Graduate professionals do not hang out at tourist sites bothering tourists

From Bangkok to Cairo, from Beijing to Marrakesh, I've been approached by more “teachers”, “lawyers”, “archaeologists”, “film-makers” and “doctors” than I could shake a stick at – much as I would have loved to.

Most of these encounters have resulted in an invitation to some scammy, over-priced tat shop for the sort of hard sell that makes the Kray Brothers look like Mother Teresa, though a few, by way of variety, have endeavoured to introduce me to travel agents offering tours for the price of my firstborn, or perhaps a kidney.

People who invite strangers to tea usually have ulterior motives...

After a while in the Middle East, the simple word “tea” can trigger a fight or flight reflex that sends one soaring back to the prehistoric savannah. In the Arab world, extensive emotional-cultural blackmail, riddled with guilt-tripping references to “traditional Arabic hospitality”, tends to lead to an eye-bleedingly awkward afternoon resisting the siren lure of the sort of carpets and statuary Michael Jackson used to buy during his glory days in Vegas, perhaps with the occasional offer of money exchange by way of variation.

...especially if they're Chinese

The Chinese take the ancient art of the tea ceremony to a whole new level with the tea scam. Here new friends gauge your gullibility and susceptibility to flattery over small talk then invite you to join them for tea. Where there are no prices on the menu, the dishwater concoctions we Brits so politely sample can run to hundreds, or even thousands, of pounds. Where there are prices, the thirty quid loss hurts the ego more than the wallet.

If someone says somewhere is shut, it probably isn't...

There are, of course, exceptions to this rule. Typically, however, the taxi driver who claims your guesthouse is closed is receiving commission from the competitor he will take you to, a gratuity that will be added to your already extortionate room bill. And the “archaeologist” who explains that the museum is shut will rapidly suggest an alternative destination, typically a “government bazaar” with a special sale.

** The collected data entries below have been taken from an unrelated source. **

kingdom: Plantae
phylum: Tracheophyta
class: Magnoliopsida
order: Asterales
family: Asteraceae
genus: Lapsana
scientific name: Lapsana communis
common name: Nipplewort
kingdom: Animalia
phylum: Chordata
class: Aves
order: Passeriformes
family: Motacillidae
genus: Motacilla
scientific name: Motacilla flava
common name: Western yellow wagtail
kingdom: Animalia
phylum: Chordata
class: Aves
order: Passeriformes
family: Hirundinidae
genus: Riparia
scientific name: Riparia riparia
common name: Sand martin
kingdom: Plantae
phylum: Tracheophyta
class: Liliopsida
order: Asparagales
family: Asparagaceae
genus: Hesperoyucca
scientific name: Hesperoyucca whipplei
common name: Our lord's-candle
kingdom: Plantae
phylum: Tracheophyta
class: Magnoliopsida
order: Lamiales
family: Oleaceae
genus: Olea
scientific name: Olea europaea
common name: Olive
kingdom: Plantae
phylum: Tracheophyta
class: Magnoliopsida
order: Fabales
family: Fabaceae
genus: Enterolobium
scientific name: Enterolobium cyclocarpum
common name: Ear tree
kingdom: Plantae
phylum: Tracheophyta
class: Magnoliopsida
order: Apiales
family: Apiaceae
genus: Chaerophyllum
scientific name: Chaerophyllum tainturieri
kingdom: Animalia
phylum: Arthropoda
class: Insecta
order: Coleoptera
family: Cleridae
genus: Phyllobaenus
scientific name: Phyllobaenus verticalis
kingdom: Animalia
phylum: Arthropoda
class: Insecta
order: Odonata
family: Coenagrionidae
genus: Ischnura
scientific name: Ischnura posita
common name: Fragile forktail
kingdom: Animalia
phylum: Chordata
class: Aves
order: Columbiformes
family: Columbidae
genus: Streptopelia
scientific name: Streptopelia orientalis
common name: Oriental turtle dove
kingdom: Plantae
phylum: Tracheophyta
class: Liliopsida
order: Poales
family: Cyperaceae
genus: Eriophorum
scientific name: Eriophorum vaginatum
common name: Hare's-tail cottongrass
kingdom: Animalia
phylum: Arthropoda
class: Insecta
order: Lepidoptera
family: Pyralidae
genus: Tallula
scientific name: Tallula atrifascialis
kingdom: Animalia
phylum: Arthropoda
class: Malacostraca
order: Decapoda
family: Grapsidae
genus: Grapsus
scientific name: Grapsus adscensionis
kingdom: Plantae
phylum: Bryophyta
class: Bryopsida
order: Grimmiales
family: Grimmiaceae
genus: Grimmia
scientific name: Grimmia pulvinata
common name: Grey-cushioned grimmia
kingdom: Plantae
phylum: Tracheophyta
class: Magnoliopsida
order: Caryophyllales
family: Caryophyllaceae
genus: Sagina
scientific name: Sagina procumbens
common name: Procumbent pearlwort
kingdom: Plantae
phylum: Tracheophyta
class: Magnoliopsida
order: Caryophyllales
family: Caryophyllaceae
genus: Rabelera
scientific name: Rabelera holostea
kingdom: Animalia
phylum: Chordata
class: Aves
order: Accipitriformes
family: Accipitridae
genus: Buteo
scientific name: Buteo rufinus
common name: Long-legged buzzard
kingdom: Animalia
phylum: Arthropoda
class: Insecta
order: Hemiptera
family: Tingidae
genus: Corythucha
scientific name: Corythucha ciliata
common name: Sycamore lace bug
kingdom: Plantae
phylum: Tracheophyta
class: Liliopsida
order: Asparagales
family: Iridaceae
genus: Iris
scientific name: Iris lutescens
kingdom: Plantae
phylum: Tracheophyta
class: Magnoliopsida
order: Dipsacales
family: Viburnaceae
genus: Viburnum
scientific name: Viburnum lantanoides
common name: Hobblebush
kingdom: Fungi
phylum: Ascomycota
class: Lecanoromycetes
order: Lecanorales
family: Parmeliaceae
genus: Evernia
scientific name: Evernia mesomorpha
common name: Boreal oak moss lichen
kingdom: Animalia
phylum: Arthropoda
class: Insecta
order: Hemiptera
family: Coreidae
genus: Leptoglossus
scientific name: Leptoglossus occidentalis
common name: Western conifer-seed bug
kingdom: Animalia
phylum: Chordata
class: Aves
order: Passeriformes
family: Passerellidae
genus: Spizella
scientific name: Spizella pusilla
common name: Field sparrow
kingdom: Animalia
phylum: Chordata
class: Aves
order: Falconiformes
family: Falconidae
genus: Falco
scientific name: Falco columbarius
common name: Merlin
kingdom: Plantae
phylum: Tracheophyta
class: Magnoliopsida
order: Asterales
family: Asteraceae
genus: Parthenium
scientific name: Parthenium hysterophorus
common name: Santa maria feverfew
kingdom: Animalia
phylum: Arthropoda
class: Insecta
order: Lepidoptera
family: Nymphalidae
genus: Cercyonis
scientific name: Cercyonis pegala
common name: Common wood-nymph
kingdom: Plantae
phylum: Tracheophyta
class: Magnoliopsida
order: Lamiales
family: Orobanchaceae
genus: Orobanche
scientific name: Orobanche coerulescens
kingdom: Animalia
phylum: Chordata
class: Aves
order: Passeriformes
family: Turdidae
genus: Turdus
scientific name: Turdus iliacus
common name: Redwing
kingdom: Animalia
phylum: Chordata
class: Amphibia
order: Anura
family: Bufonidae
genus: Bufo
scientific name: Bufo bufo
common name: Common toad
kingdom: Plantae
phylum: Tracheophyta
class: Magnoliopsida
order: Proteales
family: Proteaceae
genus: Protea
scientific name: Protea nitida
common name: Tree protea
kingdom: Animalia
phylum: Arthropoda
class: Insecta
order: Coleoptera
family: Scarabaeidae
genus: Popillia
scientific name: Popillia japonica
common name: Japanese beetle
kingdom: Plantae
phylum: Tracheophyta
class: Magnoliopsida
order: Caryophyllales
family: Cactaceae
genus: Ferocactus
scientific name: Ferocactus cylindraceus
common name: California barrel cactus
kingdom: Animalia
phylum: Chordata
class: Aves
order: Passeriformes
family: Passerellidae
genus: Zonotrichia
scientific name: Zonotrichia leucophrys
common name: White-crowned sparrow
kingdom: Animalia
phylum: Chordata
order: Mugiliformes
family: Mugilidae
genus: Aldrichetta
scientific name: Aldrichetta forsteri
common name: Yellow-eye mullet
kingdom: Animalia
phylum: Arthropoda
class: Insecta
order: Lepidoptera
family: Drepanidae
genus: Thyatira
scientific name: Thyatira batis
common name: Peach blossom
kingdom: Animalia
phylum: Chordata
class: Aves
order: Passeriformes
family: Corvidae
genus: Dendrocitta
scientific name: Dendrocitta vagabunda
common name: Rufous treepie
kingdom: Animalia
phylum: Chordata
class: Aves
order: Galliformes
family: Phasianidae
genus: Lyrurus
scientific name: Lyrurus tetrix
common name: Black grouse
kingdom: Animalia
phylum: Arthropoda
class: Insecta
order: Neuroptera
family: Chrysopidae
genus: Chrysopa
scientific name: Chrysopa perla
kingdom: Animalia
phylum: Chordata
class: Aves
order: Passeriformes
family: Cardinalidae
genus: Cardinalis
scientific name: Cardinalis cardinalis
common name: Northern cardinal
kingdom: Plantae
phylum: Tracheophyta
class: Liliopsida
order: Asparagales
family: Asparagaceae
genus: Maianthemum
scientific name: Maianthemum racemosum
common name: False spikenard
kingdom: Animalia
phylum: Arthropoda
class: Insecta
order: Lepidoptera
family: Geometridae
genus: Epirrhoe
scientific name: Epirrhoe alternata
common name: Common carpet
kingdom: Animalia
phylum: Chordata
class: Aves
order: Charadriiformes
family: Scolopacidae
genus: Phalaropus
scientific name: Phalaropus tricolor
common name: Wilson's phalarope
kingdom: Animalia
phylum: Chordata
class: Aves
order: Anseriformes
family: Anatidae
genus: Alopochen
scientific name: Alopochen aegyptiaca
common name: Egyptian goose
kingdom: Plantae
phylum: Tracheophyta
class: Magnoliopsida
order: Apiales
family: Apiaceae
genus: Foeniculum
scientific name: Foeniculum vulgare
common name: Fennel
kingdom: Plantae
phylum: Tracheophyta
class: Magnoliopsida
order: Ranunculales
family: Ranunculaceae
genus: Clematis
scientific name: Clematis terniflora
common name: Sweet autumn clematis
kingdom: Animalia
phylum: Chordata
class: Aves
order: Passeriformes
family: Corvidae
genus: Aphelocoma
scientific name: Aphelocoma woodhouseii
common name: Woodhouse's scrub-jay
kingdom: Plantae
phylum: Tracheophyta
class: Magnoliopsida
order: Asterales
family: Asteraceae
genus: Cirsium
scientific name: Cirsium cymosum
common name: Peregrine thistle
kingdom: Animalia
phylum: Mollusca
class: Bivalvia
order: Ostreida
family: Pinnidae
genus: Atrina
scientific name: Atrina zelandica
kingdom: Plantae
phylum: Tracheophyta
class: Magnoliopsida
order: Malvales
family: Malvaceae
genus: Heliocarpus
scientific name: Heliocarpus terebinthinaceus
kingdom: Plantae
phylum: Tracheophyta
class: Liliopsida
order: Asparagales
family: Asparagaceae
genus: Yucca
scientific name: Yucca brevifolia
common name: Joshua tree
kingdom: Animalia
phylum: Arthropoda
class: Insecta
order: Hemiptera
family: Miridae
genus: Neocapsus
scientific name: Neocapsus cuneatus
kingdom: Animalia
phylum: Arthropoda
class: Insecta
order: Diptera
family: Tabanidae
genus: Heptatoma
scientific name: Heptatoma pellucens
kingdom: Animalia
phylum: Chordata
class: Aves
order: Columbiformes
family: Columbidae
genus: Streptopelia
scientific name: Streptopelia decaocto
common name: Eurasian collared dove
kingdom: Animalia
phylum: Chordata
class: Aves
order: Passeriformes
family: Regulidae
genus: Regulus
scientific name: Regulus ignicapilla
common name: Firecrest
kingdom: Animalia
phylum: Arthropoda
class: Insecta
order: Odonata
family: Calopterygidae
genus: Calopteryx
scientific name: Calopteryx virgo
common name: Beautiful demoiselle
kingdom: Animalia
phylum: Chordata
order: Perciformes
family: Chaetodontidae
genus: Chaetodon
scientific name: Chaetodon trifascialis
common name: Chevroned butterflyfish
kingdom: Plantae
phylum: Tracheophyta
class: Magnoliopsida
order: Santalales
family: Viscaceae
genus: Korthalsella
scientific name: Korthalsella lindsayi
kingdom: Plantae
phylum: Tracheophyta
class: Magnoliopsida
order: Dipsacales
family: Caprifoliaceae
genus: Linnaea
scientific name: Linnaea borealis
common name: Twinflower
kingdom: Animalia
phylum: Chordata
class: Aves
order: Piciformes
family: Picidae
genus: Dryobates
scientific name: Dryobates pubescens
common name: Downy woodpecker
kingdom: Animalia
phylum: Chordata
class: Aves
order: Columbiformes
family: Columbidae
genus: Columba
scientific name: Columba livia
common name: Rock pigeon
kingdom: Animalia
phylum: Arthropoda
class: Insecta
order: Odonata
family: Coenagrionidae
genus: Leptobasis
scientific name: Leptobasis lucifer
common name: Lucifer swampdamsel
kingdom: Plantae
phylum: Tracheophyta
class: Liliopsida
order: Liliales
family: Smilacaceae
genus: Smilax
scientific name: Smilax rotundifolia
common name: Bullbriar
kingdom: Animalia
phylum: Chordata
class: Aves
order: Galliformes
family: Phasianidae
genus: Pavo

If someone says something is government-run, run...

Tying with the very special temple only open on “Buddha Day” for the coveted position of most popular scam in Bangkok is the TAT tuk-tuk tour, allegedly donated by the government for a token 20 baht, because, lord knows, there really aren't enough tourists in Bangkok. The Egyptian government also has a range of eminently avoidable special offers, from government bazaars to discounted entry to the pyramids.

If something sounds too good to be true, it probably is

Rather as with the folk who send their life savings to that charming Nigerian general with the winning email style, it's difficult to feel too sorry for travellers who fall for the gem scam, dropping thousands of quid on coloured glass and painstakingly smuggling it overland, let alone the various variants on the poker scam. Because those Filipino poker sharks you're playing with so totally want your money to extort the OTHER guy, right? Err, right?